(Exercise directions)
Every entry should be transcribed word for word, so that nothing is missing.

☆ ☆ ☆ ☆ ☆

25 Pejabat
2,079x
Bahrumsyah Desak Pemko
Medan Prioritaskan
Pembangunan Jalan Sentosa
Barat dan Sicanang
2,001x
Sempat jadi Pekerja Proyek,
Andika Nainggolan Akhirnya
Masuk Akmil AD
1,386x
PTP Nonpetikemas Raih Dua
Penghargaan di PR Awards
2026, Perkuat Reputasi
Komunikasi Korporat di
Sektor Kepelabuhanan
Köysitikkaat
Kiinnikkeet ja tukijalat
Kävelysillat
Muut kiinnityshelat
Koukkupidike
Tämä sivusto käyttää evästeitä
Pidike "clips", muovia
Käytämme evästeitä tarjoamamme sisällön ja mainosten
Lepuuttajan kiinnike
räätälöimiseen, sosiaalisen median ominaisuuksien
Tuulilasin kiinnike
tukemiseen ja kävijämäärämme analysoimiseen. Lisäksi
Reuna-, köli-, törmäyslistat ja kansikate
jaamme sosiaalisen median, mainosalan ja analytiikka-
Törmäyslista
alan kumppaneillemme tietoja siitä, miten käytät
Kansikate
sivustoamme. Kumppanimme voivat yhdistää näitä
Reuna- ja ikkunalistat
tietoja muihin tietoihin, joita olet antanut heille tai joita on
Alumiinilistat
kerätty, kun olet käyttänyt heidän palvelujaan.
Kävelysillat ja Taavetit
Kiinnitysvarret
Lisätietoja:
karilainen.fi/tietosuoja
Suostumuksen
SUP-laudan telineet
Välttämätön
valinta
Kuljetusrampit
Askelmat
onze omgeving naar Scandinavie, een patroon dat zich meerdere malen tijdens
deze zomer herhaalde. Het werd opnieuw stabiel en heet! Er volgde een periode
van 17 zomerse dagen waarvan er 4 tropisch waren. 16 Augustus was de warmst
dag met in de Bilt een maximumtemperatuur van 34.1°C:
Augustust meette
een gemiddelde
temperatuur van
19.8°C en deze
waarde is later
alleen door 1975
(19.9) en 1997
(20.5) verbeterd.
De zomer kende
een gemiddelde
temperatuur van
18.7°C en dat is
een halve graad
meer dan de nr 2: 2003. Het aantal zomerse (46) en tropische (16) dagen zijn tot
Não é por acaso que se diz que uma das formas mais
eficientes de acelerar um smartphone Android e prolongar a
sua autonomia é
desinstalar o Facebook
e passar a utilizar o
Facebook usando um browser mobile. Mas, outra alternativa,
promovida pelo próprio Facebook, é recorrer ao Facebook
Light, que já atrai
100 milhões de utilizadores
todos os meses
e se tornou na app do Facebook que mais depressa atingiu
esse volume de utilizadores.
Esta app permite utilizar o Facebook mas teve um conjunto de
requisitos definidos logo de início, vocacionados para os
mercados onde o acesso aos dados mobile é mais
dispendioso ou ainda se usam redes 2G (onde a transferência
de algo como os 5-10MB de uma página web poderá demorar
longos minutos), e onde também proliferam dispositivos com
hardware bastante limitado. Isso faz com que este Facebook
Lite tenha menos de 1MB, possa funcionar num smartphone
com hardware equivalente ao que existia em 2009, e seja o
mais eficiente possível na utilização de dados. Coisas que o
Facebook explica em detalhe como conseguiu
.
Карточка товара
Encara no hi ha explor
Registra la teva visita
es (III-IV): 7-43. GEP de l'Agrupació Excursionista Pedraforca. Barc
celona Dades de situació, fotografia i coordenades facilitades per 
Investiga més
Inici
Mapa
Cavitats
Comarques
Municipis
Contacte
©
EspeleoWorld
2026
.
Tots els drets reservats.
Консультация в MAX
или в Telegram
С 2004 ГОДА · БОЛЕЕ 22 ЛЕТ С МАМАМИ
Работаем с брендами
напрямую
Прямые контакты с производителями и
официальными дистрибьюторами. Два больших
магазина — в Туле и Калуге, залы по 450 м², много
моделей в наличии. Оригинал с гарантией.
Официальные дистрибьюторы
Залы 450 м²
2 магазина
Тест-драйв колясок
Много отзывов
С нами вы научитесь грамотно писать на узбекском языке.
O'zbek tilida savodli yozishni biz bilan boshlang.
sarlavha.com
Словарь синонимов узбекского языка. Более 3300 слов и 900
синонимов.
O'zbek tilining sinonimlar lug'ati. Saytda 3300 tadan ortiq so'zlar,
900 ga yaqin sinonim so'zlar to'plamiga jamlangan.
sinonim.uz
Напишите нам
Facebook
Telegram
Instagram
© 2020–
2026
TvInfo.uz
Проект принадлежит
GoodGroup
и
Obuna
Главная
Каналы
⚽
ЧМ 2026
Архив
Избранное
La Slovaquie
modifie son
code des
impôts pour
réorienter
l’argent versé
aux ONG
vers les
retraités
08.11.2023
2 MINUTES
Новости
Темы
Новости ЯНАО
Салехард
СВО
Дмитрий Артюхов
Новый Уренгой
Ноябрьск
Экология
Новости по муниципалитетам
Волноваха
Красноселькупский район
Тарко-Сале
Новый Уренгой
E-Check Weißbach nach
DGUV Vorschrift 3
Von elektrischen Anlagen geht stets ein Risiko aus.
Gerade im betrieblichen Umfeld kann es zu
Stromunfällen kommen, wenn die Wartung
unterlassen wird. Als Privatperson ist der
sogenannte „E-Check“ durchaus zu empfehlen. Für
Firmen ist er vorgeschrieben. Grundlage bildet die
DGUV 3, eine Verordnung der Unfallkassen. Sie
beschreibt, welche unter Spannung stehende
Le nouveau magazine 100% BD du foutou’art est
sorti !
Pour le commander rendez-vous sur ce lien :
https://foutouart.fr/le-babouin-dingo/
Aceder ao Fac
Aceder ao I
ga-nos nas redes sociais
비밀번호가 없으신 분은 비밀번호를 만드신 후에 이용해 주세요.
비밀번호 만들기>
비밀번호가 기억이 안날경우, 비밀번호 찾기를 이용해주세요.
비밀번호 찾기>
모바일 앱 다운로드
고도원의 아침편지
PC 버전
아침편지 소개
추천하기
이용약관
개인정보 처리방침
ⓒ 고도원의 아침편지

☆ ☆ ☆ ☆ ☆

(Exercise solution)
25 Pejabat
2,079x
Bahrumsyah Desak Pemko
Medan Prioritaskan
Pembangunan Jalan Sentosa
Barat dan Sicanang
2,001x
Sempat jadi Pekerja Proyek,
Andika Nainggolan Akhirnya
Masuk Akmil AD
1,386x
PTP Nonpetikemas Raih Dua
Penghargaan di PR Awards
2026, Perkuat Reputasi
Komunikasi Korporat di
Sektor Kepelabuhanan
Köysitikkaat
Kiinnikkeet ja tukijalat
Kävelysillat
Muut kiinnityshelat
Koukkupidike
Tämä sivusto käyttää evästeitä
Pidike "clips", muovia
Käytämme evästeitä tarjoamamme sisällön ja mainosten
Lepuuttajan kiinnike
räätälöimiseen, sosiaalisen median ominaisuuksien
Tuulilasin kiinnike
tukemiseen ja kävijämäärämme analysoimiseen. Lisäksi
Reuna-, köli-, törmäyslistat ja kansikate
jaamme sosiaalisen median, mainosalan ja analytiikka-
Törmäyslista
alan kumppaneillemme tietoja siitä, miten käytät
Kansikate
sivustoamme. Kumppanimme voivat yhdistää näitä
Reuna- ja ikkunalistat
tietoja muihin tietoihin, joita olet antanut heille tai joita on
Alumiinilistat
kerätty, kun olet käyttänyt heidän palvelujaan.
Kävelysillat ja Taavetit
Kiinnitysvarret
Lisätietoja:
karilainen.fi/tietosuoja
Suostumuksen
SUP-laudan telineet
Välttämätön
valinta
Kuljetusrampit
Askelmat
onze omgeving naar Scandinavie, een patroon dat zich meerdere malen tijdens
deze zomer herhaalde. Het werd opnieuw stabiel en heet! Er volgde een periode
van 17 zomerse dagen waarvan er 4 tropisch waren. 16 Augustus was de warmst
dag met in de Bilt een maximumtemperatuur van 34.1°C:
Augustust meette
een gemiddelde
temperatuur van
19.8°C en deze
waarde is later
alleen door 1975
(19.9) en 1997
(20.5) verbeterd.
De zomer kende
een gemiddelde
temperatuur van
18.7°C en dat is
een halve graad
meer dan de nr 2: 2003. Het aantal zomerse (46) en tropische (16) dagen zijn tot
Não é por acaso que se diz que uma das formas mais
eficientes de acelerar um smartphone Android e prolongar a
sua autonomia é
desinstalar o Facebook
e passar a utilizar o
Facebook usando um browser mobile. Mas, outra alternativa,
promovida pelo próprio Facebook, é recorrer ao Facebook
Light, que já atrai
100 milhões de utilizadores
todos os meses
e se tornou na app do Facebook que mais depressa atingiu
esse volume de utilizadores.
Esta app permite utilizar o Facebook mas teve um conjunto de
requisitos definidos logo de início, vocacionados para os
mercados onde o acesso aos dados mobile é mais
dispendioso ou ainda se usam redes 2G (onde a transferência
de algo como os 5-10MB de uma página web poderá demorar
longos minutos), e onde também proliferam dispositivos com
hardware bastante limitado. Isso faz com que este Facebook
Lite tenha menos de 1MB, possa funcionar num smartphone
com hardware equivalente ao que existia em 2009, e seja o
mais eficiente possível na utilização de dados. Coisas que o
Facebook explica em detalhe como conseguiu
.
Карточка товара
Encara no hi ha explor
Registra la teva visita
es (III-IV): 7-43. GEP de l'Agrupació Excursionista Pedraforca. Barc
celona Dades de situació, fotografia i coordenades facilitades per 
Investiga més
Inici
Mapa
Cavitats
Comarques
Municipis
Contacte
©
EspeleoWorld
2026
.
Tots els drets reservats.
Консультация в MAX
или в Telegram
С 2004 ГОДА · БОЛЕЕ 22 ЛЕТ С МАМАМИ
Работаем с брендами
напрямую
Прямые контакты с производителями и
официальными дистрибьюторами. Два больших
магазина — в Туле и Калуге, залы по 450 м², много
моделей в наличии. Оригинал с гарантией.
Официальные дистрибьюторы
Залы 450 м²
2 магазина
Тест-драйв колясок
Много отзывов
С нами вы научитесь грамотно писать на узбекском языке.
O'zbek tilida savodli yozishni biz bilan boshlang.
sarlavha.com
Словарь синонимов узбекского языка. Более 3300 слов и 900
синонимов.
O'zbek tilining sinonimlar lug'ati. Saytda 3300 tadan ortiq so'zlar,
900 ga yaqin sinonim so'zlar to'plamiga jamlangan.
sinonim.uz
Напишите нам
Facebook
Telegram
Instagram
© 2020–
2026
TvInfo.uz
Проект принадлежит
GoodGroup
и
Obuna
Главная
Каналы
⚽
ЧМ 2026
Архив
Избранное
La Slovaquie
modifie son
code des
impôts pour
réorienter
l’argent versé
aux ONG
vers les
retraités
08.11.2023
2 MINUTES
Новости
Темы
Новости ЯНАО
Салехард
СВО
Дмитрий Артюхов
Новый Уренгой
Ноябрьск
Экология
Новости по муниципалитетам
Волноваха
Красноселькупский район
Тарко-Сале
Новый Уренгой
E-Check Weißbach nach
DGUV Vorschrift 3
Von elektrischen Anlagen geht stets ein Risiko aus.
Gerade im betrieblichen Umfeld kann es zu
Stromunfällen kommen, wenn die Wartung
unterlassen wird. Als Privatperson ist der
sogenannte „E-Check“ durchaus zu empfehlen. Für
Firmen ist er vorgeschrieben. Grundlage bildet die
DGUV 3, eine Verordnung der Unfallkassen. Sie
beschreibt, welche unter Spannung stehende
Le nouveau magazine 100% BD du foutou’art est
sorti !
Pour le commander rendez-vous sur ce lien :
https://foutouart.fr/le-babouin-dingo/
Aceder ao Fac
Aceder ao I
ga-nos nas redes sociais
비밀번호가 없으신 분은 비밀번호를 만드신 후에 이용해 주세요.
비밀번호 만들기>
비밀번호가 기억이 안날경우, 비밀번호 찾기를 이용해주세요.
비밀번호 찾기>
모바일 앱 다운로드
고도원의 아침편지
PC 버전
아침편지 소개
추천하기
이용약관
개인정보 처리방침
ⓒ 고도원의 아침편지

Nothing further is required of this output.